Our existence is thick with interconnected layers. Some are physical, like geologic blankets on an Earthen bed. Some are incorporeal, but no less momentous, as when our slightest actions weave a most complex web of effects upon others. The complexity of these effects is so startling, the more you think on it, that it almost makes one afraid to exhale. Each of us drives the entire world. The bee dance seems primitive, random, until you understand its utility and beauty, and then you see that a single bee drives its entire world. If the bee does not perform its dance properly, the other bees will not find the blooms. If the far-flung flowers are not pollinated, then there is no fruit. If there is no fruit, then the village goes hungry. If the village goes hungry, then the young people leave. If the young people leave, they make revolution in the city . . . and this all springs from the ability of a single honeybee to do its dance?

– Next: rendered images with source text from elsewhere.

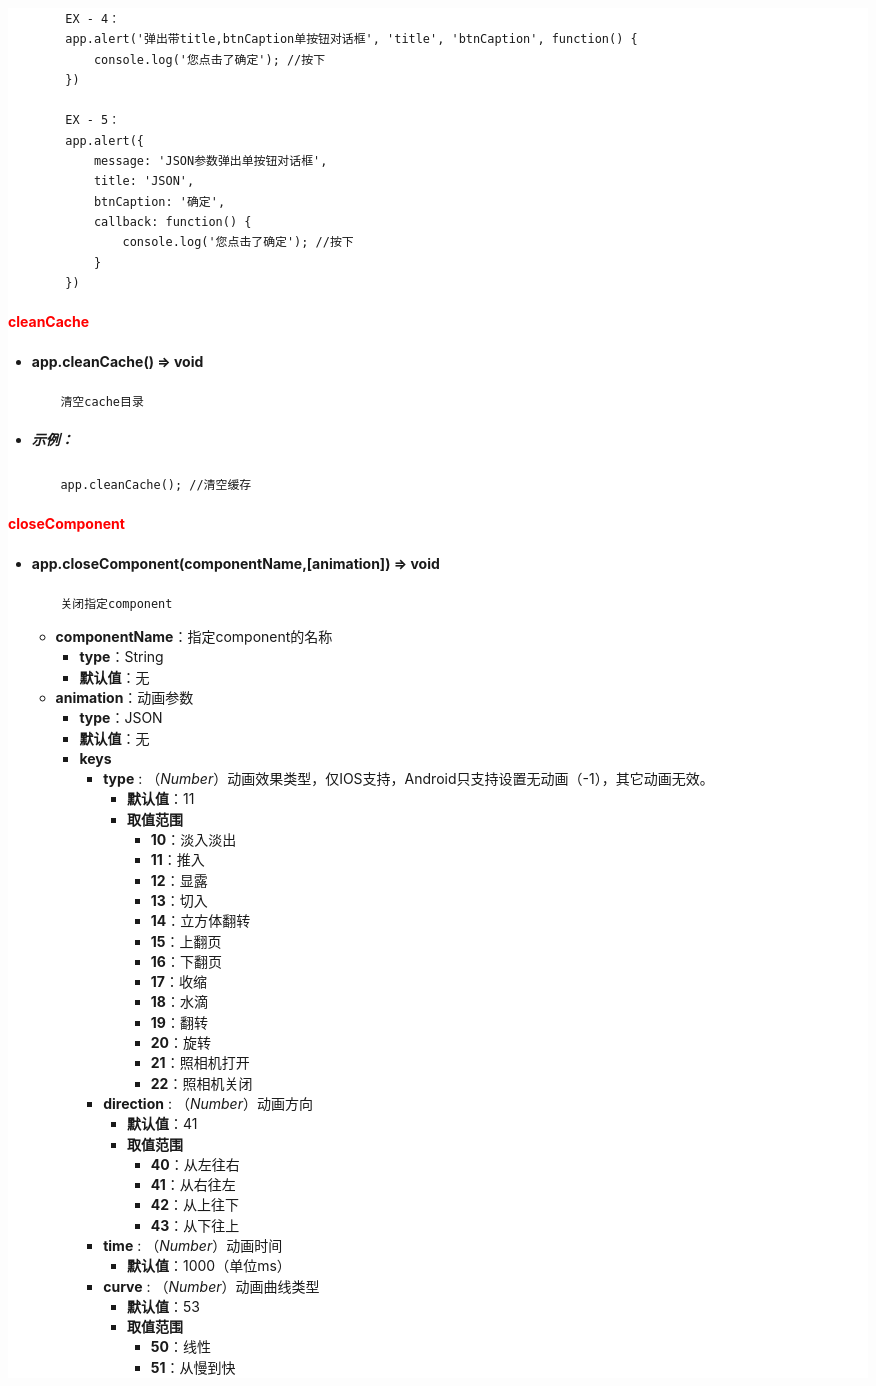 			EX - 4：
			app.alert('弹出带title,btnCaption单按钮对话框', 'title', 'btnCaption', function() {
			    console.log('您点击了确定'); //按下
			})
			
			EX - 5：
			app.alert({
			    message: 'JSON参数弹出单按钮对话框',
			    title: 'JSON',
			    btnCaption: '确定',
			    callback: function() {
			        console.log('您点击了确定'); //按下
			    }
			})

####	<div id="cleanCache" style="color:red">cleanCache</div>
-	#### app.cleanCache()   ⇒ void 
			清空cache目录
	
-	#####	示例：

			app.cleanCache(); //清空缓存

####	<div id="closeComponent" style="color:red">closeComponent</div>
-	#### app.closeComponent(componentName,[animation])   ⇒ void 
			关闭指定component
	-	**componentName**：指定component的名称
		-	**type**：String
		-	**默认值**：无
	-	**animation**：动画参数
		-	**type**：JSON
		-	**默认值**：无
		-	**keys**
			- **type** : （*Number*）动画效果类型，仅IOS支持，Android只支持设置无动画（-1），其它动画无效。
				-	**默认值**：11
				-	**取值范围**
					-	**10**：淡入淡出
					-	**11**：推入
					-	**12**：显露
					-	**13**：切入
					-	**14**：立方体翻转
					-	**15**：上翻页
					-	**16**：下翻页
					-	**17**：收缩
					-	**18**：水滴
					-	**19**：翻转
					-	**20**：旋转
					-	**21**：照相机打开
					-	**22**：照相机关闭
			- **direction** : （*Number*）动画方向
				-	**默认值**：41
				-	**取值范围**
					-	**40**：从左往右
					-	**41**：从右往左
					-	**42**：从上往下
					-	**43**：从下往上
			- **time** : （*Number*）动画时间
				-	**默认值**：1000（单位ms）
			- **curve** : （*Number*）动画曲线类型
				-	**默认值**：53
				-	**取值范围**
					-	**50**：线性
					-	**51**：从慢到快
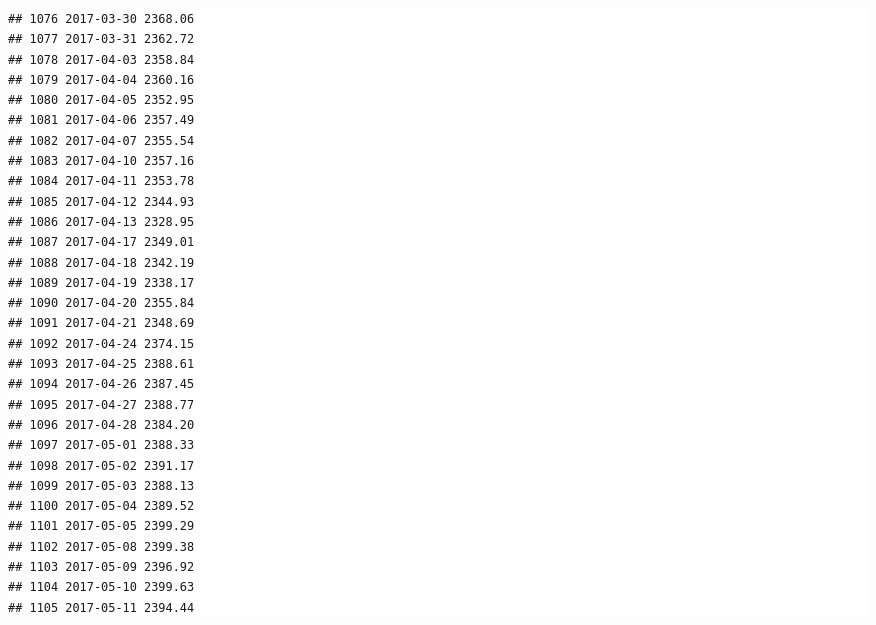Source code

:     ## 1076 2017-03-30 2368.06
    ## 1077 2017-03-31 2362.72
    ## 1078 2017-04-03 2358.84
    ## 1079 2017-04-04 2360.16
    ## 1080 2017-04-05 2352.95
    ## 1081 2017-04-06 2357.49
    ## 1082 2017-04-07 2355.54
    ## 1083 2017-04-10 2357.16
    ## 1084 2017-04-11 2353.78
    ## 1085 2017-04-12 2344.93
    ## 1086 2017-04-13 2328.95
    ## 1087 2017-04-17 2349.01
    ## 1088 2017-04-18 2342.19
    ## 1089 2017-04-19 2338.17
    ## 1090 2017-04-20 2355.84
    ## 1091 2017-04-21 2348.69
    ## 1092 2017-04-24 2374.15
    ## 1093 2017-04-25 2388.61
    ## 1094 2017-04-26 2387.45
    ## 1095 2017-04-27 2388.77
    ## 1096 2017-04-28 2384.20
    ## 1097 2017-05-01 2388.33
    ## 1098 2017-05-02 2391.17
    ## 1099 2017-05-03 2388.13
    ## 1100 2017-05-04 2389.52
    ## 1101 2017-05-05 2399.29
    ## 1102 2017-05-08 2399.38
    ## 1103 2017-05-09 2396.92
    ## 1104 2017-05-10 2399.63
    ## 1105 2017-05-11 2394.44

The simple view of my wine business is that I recommend wines to friends, who may or may not buy them. But that ignores a universe of complexity that lies beneath. If you buy a wine, enjoy it, and comment favorably, that reinforces my belief in the wine. and I may tend to recommend similar wines. If you don't like it so much, that affects my view, too. Our puny West Portland wine buzz might be picked up by a wine writer somewhere, and suddenly our little-known darling wine is in the national spotlight. And so much of this is random. The most amazing thing can happen, but is anybody listening? Wine scores are silly. What do you like? And if you don't buy a wine, is that just the weak economy, or full cellars, or should I change my recommendations? Is it the frailties of our language, which is so utterly unable to describe a wine? So many questions. Should the artist make what she sees as beautiful, or should she make what will sell? Ah, the layers.
And yet all our palates are ever-changing, layered in ever-swirling strata affected by our mood, by the weather, by a glass. We are not machines--our senses' sensitivity ebbs and flows. Today just might not be a good nose day. There are so many variables that a supercomputer could not be programmed to account for them all.
Thinking of three very good wines offered this year, one sold like hotcakes for $8.75, one sold darn respectably for $25, but the third one-heartily pumped thrice by yours truly--hardly sold at all for $8.50. Explain that to me.
We humans are so impressionable. If we notice what we see and hear and feel, it makes us either more assured in our beliefs, or more curious about changing them. As much as we revel in each other's unique personality, as much as we love to buy land (what? own the Earth?) and construct boxes of our own on it, in which we take refuge from others, we are still community animals. We affect each other in ways we cannot imagine. Simply occupying the same space makes us all brothers and sisters, in an incredibly intimate sense. Sharing air, sharing future memories, sharing wine.
Sharing layers of meaning that enrich our lives.